• **AIM OF THE EXERCISE**
Scan the entries for lines with the word "inputs" and copy those lines.

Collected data
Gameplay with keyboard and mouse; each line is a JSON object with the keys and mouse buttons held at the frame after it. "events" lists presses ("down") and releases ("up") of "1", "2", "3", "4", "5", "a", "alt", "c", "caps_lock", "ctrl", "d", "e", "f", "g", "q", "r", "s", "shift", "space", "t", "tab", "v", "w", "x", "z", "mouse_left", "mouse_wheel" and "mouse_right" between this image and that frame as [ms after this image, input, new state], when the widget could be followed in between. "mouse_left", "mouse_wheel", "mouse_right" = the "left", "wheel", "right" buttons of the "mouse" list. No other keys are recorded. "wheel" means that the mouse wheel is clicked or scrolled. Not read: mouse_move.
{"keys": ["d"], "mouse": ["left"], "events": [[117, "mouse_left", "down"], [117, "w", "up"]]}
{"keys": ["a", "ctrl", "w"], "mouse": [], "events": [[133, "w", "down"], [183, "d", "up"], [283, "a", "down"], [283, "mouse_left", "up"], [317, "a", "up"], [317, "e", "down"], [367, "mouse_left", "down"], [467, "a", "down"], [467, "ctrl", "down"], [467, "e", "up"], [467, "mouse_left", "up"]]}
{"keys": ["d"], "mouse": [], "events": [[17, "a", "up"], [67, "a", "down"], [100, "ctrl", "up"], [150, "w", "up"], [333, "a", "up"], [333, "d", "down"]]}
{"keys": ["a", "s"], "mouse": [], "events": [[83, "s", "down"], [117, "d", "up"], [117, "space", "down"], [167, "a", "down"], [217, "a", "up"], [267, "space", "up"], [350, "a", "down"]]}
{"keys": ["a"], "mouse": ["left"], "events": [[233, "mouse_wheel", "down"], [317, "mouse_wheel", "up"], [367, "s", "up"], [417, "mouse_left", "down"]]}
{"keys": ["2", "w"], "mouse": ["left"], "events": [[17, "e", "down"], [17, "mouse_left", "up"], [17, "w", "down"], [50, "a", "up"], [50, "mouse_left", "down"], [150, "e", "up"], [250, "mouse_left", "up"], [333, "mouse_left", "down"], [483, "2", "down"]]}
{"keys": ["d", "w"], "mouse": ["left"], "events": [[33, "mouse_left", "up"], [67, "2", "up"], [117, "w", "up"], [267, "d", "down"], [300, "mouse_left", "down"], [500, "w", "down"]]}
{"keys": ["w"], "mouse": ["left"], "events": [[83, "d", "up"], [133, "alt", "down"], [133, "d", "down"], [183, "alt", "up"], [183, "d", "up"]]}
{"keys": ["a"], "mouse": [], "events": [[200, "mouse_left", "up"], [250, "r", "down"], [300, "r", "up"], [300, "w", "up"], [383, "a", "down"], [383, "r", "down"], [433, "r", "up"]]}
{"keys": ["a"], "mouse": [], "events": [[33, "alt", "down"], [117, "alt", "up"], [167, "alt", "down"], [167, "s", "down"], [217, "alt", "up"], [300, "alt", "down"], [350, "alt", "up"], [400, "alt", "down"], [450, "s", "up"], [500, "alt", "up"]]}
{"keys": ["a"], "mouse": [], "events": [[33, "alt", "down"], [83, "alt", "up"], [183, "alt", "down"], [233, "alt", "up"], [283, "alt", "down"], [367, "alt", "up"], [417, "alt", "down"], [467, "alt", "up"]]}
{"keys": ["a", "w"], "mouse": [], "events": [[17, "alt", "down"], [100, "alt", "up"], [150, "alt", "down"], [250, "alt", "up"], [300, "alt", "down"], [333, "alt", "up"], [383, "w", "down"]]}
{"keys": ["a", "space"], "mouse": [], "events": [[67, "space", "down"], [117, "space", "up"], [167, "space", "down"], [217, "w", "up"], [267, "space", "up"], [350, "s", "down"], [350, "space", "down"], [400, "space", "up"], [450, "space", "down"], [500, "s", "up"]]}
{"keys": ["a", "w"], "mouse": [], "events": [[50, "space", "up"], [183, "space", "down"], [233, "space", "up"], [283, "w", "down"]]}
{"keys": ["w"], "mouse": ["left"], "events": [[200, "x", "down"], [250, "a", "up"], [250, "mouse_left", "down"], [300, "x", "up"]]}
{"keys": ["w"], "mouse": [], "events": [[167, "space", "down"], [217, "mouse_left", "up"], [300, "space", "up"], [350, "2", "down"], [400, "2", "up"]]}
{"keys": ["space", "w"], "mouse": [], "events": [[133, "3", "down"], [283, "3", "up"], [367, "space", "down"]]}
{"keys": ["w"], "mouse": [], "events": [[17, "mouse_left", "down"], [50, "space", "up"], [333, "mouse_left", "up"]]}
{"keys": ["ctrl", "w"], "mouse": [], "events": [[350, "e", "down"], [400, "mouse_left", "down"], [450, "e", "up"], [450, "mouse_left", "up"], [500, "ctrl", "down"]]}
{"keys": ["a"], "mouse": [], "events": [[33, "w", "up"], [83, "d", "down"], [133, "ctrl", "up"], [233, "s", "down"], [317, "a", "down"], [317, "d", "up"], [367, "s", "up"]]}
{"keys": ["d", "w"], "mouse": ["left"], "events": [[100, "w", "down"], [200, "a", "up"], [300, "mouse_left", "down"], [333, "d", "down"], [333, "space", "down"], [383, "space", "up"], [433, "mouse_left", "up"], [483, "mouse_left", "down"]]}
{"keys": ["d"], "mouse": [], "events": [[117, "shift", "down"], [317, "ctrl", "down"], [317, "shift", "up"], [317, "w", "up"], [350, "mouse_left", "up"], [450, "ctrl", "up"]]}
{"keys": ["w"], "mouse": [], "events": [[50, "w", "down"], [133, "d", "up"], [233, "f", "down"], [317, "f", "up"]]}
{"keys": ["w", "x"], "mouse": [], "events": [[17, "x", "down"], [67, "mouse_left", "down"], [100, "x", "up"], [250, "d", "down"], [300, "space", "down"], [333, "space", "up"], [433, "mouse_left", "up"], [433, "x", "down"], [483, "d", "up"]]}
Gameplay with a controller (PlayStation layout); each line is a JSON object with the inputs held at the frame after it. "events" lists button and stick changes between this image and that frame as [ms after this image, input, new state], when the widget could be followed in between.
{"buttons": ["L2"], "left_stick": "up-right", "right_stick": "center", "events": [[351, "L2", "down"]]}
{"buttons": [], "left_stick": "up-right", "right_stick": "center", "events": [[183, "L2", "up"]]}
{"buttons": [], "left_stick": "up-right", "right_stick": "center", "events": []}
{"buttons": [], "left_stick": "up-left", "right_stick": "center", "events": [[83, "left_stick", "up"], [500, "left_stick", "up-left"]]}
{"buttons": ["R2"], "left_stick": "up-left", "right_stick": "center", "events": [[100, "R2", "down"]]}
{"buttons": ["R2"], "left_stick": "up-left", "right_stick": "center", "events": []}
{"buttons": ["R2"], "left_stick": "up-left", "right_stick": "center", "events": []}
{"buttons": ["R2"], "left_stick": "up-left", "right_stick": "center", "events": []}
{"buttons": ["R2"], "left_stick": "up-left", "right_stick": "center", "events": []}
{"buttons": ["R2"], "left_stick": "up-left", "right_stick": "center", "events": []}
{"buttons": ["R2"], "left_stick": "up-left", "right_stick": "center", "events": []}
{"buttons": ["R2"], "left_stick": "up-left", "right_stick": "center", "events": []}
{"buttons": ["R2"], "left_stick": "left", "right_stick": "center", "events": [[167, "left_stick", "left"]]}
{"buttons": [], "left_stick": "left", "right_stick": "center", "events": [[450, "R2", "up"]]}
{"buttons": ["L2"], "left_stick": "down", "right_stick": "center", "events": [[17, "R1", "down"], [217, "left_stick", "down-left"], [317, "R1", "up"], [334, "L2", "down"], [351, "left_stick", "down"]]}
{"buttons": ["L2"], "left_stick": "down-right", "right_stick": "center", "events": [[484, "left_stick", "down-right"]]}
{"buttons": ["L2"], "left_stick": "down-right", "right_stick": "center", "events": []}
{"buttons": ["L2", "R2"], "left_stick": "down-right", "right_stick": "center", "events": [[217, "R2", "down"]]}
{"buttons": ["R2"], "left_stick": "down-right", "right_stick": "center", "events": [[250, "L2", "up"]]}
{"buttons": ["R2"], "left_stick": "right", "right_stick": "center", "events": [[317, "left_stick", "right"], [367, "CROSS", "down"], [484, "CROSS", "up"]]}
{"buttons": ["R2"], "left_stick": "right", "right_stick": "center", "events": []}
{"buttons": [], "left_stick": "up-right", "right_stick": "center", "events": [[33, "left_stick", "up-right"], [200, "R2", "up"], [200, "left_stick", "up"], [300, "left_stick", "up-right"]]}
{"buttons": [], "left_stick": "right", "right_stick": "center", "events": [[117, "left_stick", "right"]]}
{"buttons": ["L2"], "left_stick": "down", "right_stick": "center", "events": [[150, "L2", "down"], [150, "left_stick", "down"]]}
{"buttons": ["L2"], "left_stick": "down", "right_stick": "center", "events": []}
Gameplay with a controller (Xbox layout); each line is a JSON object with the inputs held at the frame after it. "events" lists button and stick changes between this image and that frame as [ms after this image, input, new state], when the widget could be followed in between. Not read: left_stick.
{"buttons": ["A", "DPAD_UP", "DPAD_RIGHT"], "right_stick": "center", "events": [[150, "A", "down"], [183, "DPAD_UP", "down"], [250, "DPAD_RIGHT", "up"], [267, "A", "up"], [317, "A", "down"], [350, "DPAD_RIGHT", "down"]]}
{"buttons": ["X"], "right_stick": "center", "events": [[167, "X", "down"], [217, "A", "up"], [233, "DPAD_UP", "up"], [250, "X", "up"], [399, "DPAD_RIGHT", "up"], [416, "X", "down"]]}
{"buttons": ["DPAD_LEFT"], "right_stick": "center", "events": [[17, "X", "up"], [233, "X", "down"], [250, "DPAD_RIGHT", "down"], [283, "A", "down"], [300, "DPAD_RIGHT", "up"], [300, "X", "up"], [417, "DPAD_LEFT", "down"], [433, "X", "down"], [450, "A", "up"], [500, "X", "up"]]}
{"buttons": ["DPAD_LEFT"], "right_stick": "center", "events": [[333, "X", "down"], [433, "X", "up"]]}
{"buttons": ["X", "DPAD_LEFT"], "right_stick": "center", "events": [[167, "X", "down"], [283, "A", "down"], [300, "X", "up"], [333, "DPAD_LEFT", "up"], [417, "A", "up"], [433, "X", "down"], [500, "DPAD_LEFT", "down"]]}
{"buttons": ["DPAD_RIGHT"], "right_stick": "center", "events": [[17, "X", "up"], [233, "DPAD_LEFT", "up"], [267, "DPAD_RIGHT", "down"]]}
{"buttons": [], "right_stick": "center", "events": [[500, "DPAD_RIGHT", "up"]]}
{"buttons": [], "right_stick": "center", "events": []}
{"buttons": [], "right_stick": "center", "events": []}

• **ANSWER TO THIS TASK**
Gameplay with a controller (PlayStation layout); each line is a JSON object with the inputs held at the frame after it. "events" lists button and stick changes between this image and that frame as [ms after this image, input, new state], when the widget could be followed in between.
Gameplay with a controller (Xbox layout); each line is a JSON object with the inputs held at the frame after it. "events" lists button and stick changes between this image and that frame as [ms after this image, input, new state], when the widget could be followed in between. Not read: left_stick.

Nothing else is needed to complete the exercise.